HISTORY OF GRACIE JIU-JITSU
Jiu-Jitsu, the oldest form of martial art, originated in India more than 2,000 years B.C. It spread through China and eventually settled in Japan. In 1914, Japanese Jiu-Jitsu Champion Mitsuyo Maeda, better known as Count Koma, arrived in Brazil to help establish a Japanese immigration colony in that developing country. He was aided by Gastao Gracie, a Brazilian scholar and politician of Scottish decent.
To show his gratitude, the Jiu-Jitsu master taught the ancient fighting style to Gastao's son, Carlos Gracie. Carlos taught Maeda's techniques to his brothers: Oswaldo, Gastao, Jorge and most notably Helio and in 1925 they opened the first Jiu-Jitsu Academy in Botafogo, a district of Rio de Janeiro, Brazil.
GRAND MASTER HELIO GRACIE
Helio, the youngest brother, who due to his frail health was forbidden from doing any kind of physical activity, got involved in this martial art at the age of 16 when he began substitute teaching for his brother Carlos. In spite of his small frame and weight of only 140 pounds, he became the mastermind behind the development of the style. Helio went a step further than his teachers by refining the techniques to utilize leverage and technique in place of strength as taught with the Japanese style.

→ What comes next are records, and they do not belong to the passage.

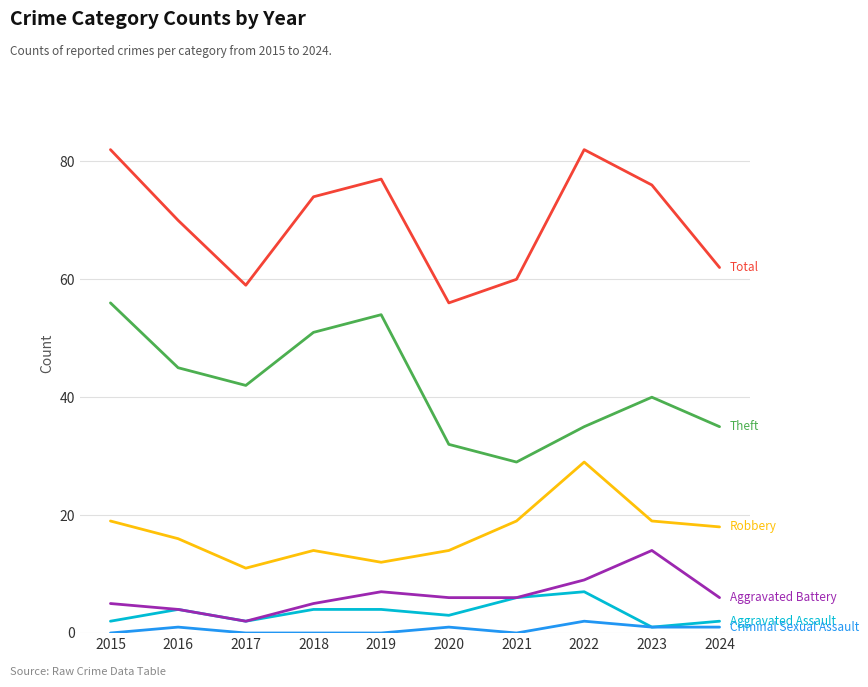

What is the spread (max minus min) of values at 2015?

82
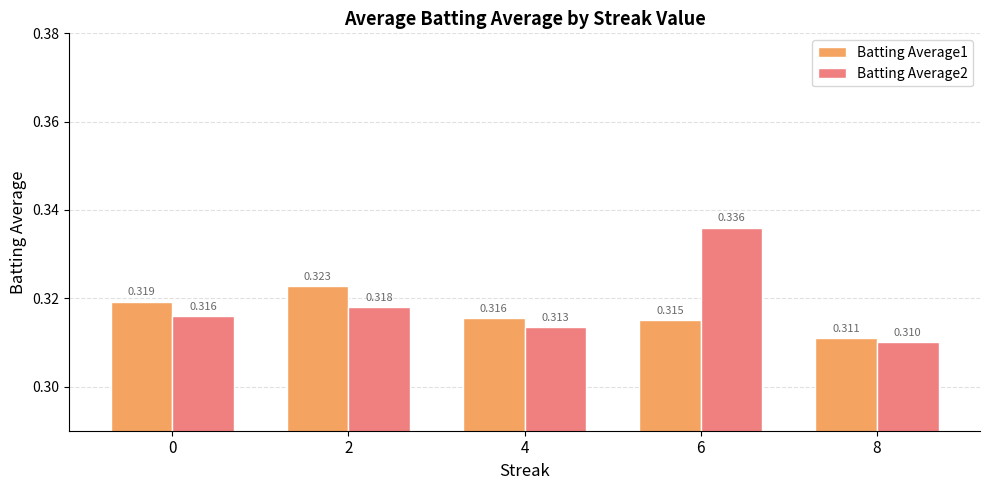

Is the value of Batting Average1 at 8 greater than the value of Batting Average2 at 8?

Yes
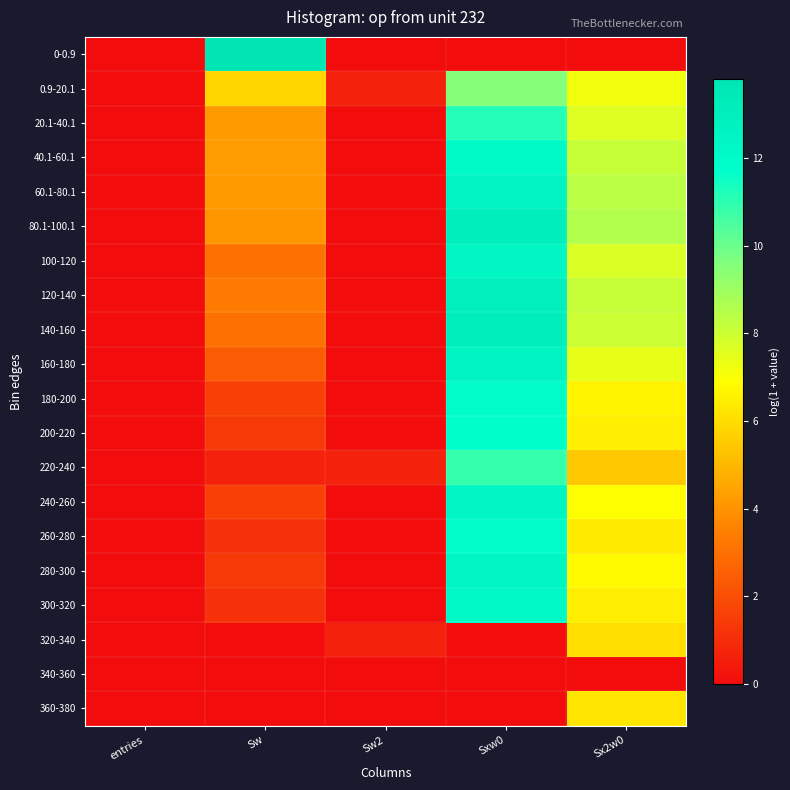

Reading right to left, extract all data points from this chart.

0-0.9: Sx2w0=0.0	Sxw0=0.0	Sw2=0.0	Sw=13.8	entries=0.0
0.9-20.1: Sx2w0=7.2	Sxw0=9.5	Sw2=0.7	Sw=5.8	entries=0.0
20.1-40.1: Sx2w0=7.6	Sxw0=11.1	Sw2=0.0	Sw=4.2	entries=0.0
40.1-60.1: Sx2w0=8.1	Sxw0=12.1	Sw2=0.0	Sw=4.2	entries=0.0
60.1-80.1: Sx2w0=8.4	Sxw0=12.7	Sw2=0.0	Sw=4.2	entries=0.0
80.1-100.1: Sx2w0=8.6	Sxw0=13.1	Sw2=0.0	Sw=4.1	entries=0.0
100-120: Sx2w0=7.7	Sxw0=12.4	Sw2=0.0	Sw=3.0	entries=0.0
120-140: Sx2w0=8.1	Sxw0=13.0	Sw2=0.0	Sw=3.3	entries=0.0
140-160: Sx2w0=8.0	Sxw0=13.0	Sw2=0.0	Sw=3.0	entries=0.0
160-180: Sx2w0=7.4	Sxw0=12.6	Sw2=0.0	Sw=2.4	entries=0.0
180-200: Sx2w0=6.6	Sxw0=11.9	Sw2=0.0	Sw=1.6	entries=0.0
200-220: Sx2w0=6.4	Sxw0=11.8	Sw2=0.0	Sw=1.4	entries=0.0
220-240: Sx2w0=5.4	Sxw0=10.9	Sw2=0.7	Sw=0.7	entries=0.0
240-260: Sx2w0=6.9	Sxw0=12.4	Sw2=0.0	Sw=1.6	entries=0.0
260-280: Sx2w0=6.3	Sxw0=11.9	Sw2=0.0	Sw=1.1	entries=0.0
280-300: Sx2w0=6.8	Sxw0=12.5	Sw2=0.0	Sw=1.4	entries=0.0
300-320: Sx2w0=6.4	Sxw0=12.2	Sw2=0.0	Sw=1.1	entries=0.0
320-340: Sx2w0=6.0	Sxw0=0.0	Sw2=0.7	Sw=0.0	entries=0.0
340-360: Sx2w0=0.0	Sxw0=0.0	Sw2=0.0	Sw=0.0	entries=0.0
360-380: Sx2w0=6.3	Sxw0=0.0	Sw2=0.0	Sw=0.0	entries=0.0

Led by him, the brothers were driven by a constant determination to find effective ways to deal with the aspects fo a real fight. Daring to break away from the traditional Japanese style, they began experimenting, modifying and perfecting simple techniques, keeping only the ones that would be effective regardless of stature. That is how the Gracie family developed their style of Jiu-Jitsu. Many of the Japanese facets fo the art which depended on physical prowess and stiff motion were tossed aside, leaving only pure technique.
MASTER RELSON GRACIE
Relson Gracie, the 2nd oldest son of Helio Gracie, moved to Hawaii in 1988. He began competing at the tender age of 10 and learning Jiu-Jitsu at the even younger age of 2 years old. He was the Brazilian National Champion for 22 years straight, undefeated. During this time in Brazil, he became so popular with the crowds that he was given the nickname "Campeao" or "Champion", among his friends and fans.
Upon his arrival to Honolulu, it was with great pleasure that Relson got to introduce the art of Gracie Jiu-Jitsu to the aloha state. Now retired from competing, Relson continues to enjoy teaching classes in Hawaii and has become quite fond fo the island life.